Problem: Of all the entries below, only the lines from the one with "50% SUR LE 2ÈME !!" up to and including the one with "不在の場合もございますので、できる限り" are to be duplicated exactly.

---- Task inputs

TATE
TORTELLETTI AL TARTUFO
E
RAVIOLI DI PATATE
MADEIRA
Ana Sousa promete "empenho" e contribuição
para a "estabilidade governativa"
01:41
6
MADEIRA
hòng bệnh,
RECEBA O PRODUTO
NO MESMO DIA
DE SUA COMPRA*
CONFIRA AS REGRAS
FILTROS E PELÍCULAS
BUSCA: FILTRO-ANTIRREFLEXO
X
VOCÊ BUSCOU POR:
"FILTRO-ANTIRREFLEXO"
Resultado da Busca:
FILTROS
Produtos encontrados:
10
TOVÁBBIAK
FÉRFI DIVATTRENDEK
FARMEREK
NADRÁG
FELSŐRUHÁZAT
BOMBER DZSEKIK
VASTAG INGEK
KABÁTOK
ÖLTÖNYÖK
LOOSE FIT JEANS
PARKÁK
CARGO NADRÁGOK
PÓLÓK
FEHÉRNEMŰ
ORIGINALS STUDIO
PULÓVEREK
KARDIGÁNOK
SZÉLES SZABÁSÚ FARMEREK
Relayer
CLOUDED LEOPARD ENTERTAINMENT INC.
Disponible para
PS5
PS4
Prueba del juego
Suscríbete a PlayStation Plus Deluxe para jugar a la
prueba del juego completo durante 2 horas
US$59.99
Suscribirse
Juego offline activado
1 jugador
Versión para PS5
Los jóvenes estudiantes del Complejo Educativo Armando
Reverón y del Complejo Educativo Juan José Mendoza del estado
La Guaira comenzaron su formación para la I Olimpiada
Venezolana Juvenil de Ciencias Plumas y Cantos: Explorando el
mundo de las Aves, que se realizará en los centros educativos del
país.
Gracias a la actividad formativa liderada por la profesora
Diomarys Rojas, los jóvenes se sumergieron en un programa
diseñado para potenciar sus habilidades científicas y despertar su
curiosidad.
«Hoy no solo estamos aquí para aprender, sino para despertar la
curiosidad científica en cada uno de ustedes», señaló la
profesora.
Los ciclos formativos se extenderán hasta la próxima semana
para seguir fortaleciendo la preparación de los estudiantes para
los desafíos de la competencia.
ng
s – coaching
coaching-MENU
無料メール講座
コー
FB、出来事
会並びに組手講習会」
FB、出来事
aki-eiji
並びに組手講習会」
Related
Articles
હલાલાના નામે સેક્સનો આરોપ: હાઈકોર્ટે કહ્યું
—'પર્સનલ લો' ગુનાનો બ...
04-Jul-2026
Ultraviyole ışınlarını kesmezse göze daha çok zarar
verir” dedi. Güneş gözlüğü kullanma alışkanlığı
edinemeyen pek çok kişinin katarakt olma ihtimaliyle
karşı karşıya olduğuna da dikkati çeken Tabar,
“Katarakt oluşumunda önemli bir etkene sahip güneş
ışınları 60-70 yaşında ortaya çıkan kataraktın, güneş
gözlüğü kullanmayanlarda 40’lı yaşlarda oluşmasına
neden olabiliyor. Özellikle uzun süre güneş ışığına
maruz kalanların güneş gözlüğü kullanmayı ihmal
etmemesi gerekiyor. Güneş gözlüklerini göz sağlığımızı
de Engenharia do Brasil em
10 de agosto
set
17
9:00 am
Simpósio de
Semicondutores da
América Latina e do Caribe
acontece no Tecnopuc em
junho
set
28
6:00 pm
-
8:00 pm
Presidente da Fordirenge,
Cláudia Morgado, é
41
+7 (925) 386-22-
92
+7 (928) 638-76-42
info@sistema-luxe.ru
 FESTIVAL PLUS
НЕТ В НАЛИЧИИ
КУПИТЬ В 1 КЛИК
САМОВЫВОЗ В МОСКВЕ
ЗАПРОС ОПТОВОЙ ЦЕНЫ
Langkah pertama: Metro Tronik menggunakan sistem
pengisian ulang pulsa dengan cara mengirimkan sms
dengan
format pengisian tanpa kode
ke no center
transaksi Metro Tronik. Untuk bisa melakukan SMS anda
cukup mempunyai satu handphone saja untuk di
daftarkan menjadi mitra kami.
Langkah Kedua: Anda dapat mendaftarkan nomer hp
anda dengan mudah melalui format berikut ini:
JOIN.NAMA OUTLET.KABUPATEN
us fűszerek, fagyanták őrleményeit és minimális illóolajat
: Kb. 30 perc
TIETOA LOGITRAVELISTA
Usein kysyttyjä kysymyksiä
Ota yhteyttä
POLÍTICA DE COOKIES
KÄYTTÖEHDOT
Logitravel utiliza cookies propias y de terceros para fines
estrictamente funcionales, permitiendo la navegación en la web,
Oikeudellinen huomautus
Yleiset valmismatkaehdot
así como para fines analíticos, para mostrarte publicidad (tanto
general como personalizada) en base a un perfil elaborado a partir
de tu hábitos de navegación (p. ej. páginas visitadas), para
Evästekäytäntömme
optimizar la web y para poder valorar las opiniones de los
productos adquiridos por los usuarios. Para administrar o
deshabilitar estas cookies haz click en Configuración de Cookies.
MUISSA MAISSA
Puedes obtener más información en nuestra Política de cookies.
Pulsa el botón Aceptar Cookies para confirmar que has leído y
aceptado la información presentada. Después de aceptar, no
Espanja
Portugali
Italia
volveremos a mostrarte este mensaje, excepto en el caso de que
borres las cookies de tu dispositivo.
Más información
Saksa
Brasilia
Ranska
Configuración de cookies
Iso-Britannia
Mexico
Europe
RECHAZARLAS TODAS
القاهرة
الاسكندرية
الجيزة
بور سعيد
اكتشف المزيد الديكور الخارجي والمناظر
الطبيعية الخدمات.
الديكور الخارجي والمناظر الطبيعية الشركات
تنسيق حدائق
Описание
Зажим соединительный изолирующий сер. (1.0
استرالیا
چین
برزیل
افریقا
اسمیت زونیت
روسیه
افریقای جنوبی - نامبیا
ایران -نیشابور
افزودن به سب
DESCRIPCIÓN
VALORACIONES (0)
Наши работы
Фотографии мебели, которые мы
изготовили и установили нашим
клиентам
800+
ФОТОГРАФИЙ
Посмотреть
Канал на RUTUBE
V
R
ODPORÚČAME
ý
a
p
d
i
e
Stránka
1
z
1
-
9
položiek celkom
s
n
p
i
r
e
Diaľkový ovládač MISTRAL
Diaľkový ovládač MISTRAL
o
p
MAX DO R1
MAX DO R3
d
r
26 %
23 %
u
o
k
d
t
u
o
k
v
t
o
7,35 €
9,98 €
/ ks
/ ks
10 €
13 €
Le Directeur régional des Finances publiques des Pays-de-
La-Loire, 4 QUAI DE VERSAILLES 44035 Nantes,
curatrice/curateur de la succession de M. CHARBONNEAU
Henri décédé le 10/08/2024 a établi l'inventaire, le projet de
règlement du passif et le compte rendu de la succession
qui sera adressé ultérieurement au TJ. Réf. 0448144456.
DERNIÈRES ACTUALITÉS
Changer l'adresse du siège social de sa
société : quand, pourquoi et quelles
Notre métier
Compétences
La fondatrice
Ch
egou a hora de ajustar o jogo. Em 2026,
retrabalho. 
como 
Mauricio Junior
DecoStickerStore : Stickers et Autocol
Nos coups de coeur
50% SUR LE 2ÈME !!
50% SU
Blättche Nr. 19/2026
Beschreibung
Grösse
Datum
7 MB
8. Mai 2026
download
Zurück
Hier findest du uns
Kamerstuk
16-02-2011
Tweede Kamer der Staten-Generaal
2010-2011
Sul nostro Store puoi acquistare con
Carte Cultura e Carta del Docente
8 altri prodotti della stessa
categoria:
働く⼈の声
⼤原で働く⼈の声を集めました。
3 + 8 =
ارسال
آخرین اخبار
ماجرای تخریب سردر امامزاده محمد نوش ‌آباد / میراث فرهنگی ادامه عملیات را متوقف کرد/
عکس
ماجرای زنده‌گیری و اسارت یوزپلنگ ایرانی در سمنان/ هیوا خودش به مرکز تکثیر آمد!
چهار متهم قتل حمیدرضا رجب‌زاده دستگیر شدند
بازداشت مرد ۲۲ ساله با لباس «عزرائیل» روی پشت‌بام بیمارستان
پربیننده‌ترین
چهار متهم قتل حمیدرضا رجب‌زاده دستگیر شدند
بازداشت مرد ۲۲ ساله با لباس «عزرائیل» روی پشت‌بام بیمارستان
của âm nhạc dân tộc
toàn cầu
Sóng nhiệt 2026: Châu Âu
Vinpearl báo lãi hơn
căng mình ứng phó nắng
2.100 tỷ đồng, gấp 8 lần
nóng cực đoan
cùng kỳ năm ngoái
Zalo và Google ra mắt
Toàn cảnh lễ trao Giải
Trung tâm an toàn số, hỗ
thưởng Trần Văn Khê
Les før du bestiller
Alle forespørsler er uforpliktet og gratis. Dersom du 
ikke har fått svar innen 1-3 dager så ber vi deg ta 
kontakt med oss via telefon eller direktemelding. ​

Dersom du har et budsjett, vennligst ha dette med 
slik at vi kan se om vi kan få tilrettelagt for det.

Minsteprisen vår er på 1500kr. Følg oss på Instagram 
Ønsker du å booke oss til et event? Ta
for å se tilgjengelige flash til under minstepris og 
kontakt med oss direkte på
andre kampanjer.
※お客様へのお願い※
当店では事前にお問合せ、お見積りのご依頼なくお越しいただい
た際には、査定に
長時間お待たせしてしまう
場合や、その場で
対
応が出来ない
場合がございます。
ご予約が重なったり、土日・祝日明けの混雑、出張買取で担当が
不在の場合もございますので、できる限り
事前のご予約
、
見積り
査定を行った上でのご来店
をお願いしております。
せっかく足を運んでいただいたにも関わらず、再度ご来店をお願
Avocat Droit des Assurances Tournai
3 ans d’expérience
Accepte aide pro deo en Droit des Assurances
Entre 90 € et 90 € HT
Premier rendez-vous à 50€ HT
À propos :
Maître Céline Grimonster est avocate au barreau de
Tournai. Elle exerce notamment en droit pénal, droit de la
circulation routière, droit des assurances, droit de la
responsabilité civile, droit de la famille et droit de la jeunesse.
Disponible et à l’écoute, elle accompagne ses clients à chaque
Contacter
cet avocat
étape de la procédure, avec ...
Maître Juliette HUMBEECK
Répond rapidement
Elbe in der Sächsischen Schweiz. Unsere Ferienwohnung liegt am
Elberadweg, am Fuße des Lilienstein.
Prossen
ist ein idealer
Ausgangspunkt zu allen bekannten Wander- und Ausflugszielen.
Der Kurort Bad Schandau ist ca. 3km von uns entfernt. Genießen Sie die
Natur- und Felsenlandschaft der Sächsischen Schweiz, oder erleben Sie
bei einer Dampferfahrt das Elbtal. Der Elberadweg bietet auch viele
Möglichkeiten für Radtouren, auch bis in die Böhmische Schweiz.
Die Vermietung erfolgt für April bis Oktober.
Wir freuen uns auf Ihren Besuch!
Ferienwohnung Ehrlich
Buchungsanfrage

--------

Written answer:
50% SUR LE 2ÈME !!
50% SU
Blättche Nr. 19/2026
Beschreibung
Grösse
Datum
7 MB
8. Mai 2026
download
Zurück
Hier findest du uns
Kamerstuk
16-02-2011
Tweede Kamer der Staten-Generaal
2010-2011
Sul nostro Store puoi acquistare con
Carte Cultura e Carta del Docente
8 altri prodotti della stessa
categoria:
働く⼈の声
⼤原で働く⼈の声を集めました。
3 + 8 =
ارسال
آخرین اخبار
ماجرای تخریب سردر امامزاده محمد نوش ‌آباد / میراث فرهنگی ادامه عملیات را متوقف کرد/
عکس
ماجرای زنده‌گیری و اسارت یوزپلنگ ایرانی در سمنان/ هیوا خودش به مرکز تکثیر آمد!
چهار متهم قتل حمیدرضا رجب‌زاده دستگیر شدند
بازداشت مرد ۲۲ ساله با لباس «عزرائیل» روی پشت‌بام بیمارستان
پربیننده‌ترین
چهار متهم قتل حمیدرضا رجب‌زاده دستگیر شدند
بازداشت مرد ۲۲ ساله با لباس «عزرائیل» روی پشت‌بام بیمارستان
của âm nhạc dân tộc
toàn cầu
Sóng nhiệt 2026: Châu Âu
Vinpearl báo lãi hơn
căng mình ứng phó nắng
2.100 tỷ đồng, gấp 8 lần
nóng cực đoan
cùng kỳ năm ngoái
Zalo và Google ra mắt
Toàn cảnh lễ trao Giải
Trung tâm an toàn số, hỗ
thưởng Trần Văn Khê
Les før du bestiller
Alle forespørsler er uforpliktet og gratis. Dersom du 
ikke har fått svar innen 1-3 dager så ber vi deg ta 
kontakt med oss via telefon eller direktemelding. ​

Dersom du har et budsjett, vennligst ha dette med 
slik at vi kan se om vi kan få tilrettelagt for det.

Minsteprisen vår er på 1500kr. Følg oss på Instagram 
Ønsker du å booke oss til et event? Ta
for å se tilgjengelige flash til under minstepris og 
kontakt med oss direkte på
andre kampanjer.
※お客様へのお願い※
当店では事前にお問合せ、お見積りのご依頼なくお越しいただい
た際には、査定に
長時間お待たせしてしまう
場合や、その場で
対
応が出来ない
場合がございます。
ご予約が重なったり、土日・祝日明けの混雑、出張買取で担当が
不在の場合もございますので、できる限り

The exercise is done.